Электричество не работало. Мы с Лидой сидели рядышком на диване с высокой спинкой в ее комнате и молчали, уставившись на пламя керосиновой лампы, которое то горело ровно, то судорожно устремлялось вверх, обволакивая копотью стекло.
— Керосин плохой, — сказал я. — В керосиновой лавке его разбавляют водой, а излишки продают втридорога.
— Господи, — пробормотала Лида. — Когда же все это кончится?
— Кончится, — сказал я. — Вот возьмем Берлин, и сразу все кончится.
Лида была в двух вязаных кофточках, надетых одна на другую, в наброшенном на плечи пальто.
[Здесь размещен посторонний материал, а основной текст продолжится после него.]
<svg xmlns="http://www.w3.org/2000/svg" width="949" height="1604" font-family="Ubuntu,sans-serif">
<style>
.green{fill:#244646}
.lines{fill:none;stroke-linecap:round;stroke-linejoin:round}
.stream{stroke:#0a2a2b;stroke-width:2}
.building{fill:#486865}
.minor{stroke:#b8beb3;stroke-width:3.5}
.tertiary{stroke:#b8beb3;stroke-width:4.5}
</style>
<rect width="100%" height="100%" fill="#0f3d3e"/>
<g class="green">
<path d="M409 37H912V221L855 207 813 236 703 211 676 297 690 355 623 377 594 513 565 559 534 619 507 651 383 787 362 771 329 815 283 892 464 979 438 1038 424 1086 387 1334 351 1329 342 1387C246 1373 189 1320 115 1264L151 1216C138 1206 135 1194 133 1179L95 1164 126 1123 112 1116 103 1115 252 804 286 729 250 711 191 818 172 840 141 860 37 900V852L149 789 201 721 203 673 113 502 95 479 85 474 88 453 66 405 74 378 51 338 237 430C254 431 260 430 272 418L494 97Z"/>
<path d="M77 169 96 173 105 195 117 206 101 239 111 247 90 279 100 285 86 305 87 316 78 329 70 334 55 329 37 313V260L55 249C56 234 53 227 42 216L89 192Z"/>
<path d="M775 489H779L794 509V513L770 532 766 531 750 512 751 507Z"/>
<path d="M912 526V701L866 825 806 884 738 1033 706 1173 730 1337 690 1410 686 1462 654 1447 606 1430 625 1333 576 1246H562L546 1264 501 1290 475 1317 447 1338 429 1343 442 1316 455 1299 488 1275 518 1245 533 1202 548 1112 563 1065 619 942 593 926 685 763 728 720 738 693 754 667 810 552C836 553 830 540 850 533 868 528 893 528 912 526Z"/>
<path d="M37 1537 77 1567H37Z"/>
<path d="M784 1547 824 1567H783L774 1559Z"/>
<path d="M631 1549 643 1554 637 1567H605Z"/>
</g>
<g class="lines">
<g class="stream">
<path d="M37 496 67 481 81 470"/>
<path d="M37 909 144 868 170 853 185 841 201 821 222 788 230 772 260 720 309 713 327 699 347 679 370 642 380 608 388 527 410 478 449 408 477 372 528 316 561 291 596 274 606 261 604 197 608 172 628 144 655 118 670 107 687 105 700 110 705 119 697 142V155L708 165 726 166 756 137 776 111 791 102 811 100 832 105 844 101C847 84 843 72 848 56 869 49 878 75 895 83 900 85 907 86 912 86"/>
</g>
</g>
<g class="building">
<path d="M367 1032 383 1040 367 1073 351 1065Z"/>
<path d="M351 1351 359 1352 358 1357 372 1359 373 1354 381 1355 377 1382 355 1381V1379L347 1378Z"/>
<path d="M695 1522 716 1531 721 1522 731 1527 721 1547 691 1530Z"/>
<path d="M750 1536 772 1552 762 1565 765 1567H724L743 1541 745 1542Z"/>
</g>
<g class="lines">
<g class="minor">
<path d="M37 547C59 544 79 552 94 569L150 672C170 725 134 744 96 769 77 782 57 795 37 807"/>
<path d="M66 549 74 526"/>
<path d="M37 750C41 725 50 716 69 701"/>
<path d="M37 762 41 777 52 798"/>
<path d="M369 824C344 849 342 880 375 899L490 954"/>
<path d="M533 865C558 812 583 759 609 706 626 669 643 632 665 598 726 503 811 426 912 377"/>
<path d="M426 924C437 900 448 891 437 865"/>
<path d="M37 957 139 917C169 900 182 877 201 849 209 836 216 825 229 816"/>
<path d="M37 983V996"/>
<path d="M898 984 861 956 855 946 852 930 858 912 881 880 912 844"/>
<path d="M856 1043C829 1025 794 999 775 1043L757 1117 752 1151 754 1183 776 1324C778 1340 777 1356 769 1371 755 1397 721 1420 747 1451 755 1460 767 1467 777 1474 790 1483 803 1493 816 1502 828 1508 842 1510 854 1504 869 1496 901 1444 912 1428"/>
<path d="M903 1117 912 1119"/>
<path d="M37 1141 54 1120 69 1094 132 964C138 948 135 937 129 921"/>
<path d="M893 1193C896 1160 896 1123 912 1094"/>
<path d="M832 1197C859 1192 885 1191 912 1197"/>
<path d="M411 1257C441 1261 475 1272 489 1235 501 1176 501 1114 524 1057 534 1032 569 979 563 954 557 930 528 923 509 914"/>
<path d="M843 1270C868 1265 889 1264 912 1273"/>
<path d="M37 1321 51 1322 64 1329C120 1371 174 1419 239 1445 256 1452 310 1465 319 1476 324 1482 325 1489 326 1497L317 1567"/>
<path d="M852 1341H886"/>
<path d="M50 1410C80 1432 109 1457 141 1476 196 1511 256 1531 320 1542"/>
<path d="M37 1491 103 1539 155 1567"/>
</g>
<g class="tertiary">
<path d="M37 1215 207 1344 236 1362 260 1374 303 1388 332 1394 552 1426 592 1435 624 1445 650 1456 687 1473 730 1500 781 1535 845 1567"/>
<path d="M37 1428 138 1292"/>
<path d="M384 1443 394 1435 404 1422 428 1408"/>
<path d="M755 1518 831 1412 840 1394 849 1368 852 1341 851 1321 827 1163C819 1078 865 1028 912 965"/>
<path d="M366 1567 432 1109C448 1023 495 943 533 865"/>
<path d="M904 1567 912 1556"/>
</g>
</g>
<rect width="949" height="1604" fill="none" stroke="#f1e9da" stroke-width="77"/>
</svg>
Сберегая тепло, она сидела на диване, подобрав под себя ноги.
— Ты говоришь — Берлин! — задумчиво сказала Лида. — Когда-то это будет? — Она повела плечами, стараясь унять дрожь, и добавила: — Мне сейчас пожить хочется. Понимаешь, сейчас! Хочется носить красивые платья, хочется, чтобы в ушах висели серьги, хочется, чтобы все мужчины смотрели только на меня…
Желтые, чуть привядшие листья — словно ковер. Припекает, как летом. Если бы не эти листья и не пожухлая трава, я ни за что бы не подумал, что сейчас осень. «Значит, она перестала бояться заразы, решила врачом стать, как моя мать», — радуюсь я и говорю вслух:
— Врач — самая гуманная профессия на земле.
Лида снисходительно улыбается:
— Медицина меня по-прежнему не привлекает.
— Зачем же ты тогда в медвуз поступила?
— Главное — диплом, — объясняет Лида. — Хотела в университет поступить, но не удалось. В медицинский меня по знакомству устроили.
— Кто?
— Никодим Петрович.
— Кто, кто? — Я чувствую: у меня отваливается челюсть.
— Никодим Петрович, — спокойно повторяет Лида. — После той истории, — она выделяет слово «той», — он ушел от Елизаветы Григорьевны.
8
Ту историю я помню. Это произошло вечером, накануне моего отъезда в армию. Именно об этом спрашивала Галка, когда сидела рядом.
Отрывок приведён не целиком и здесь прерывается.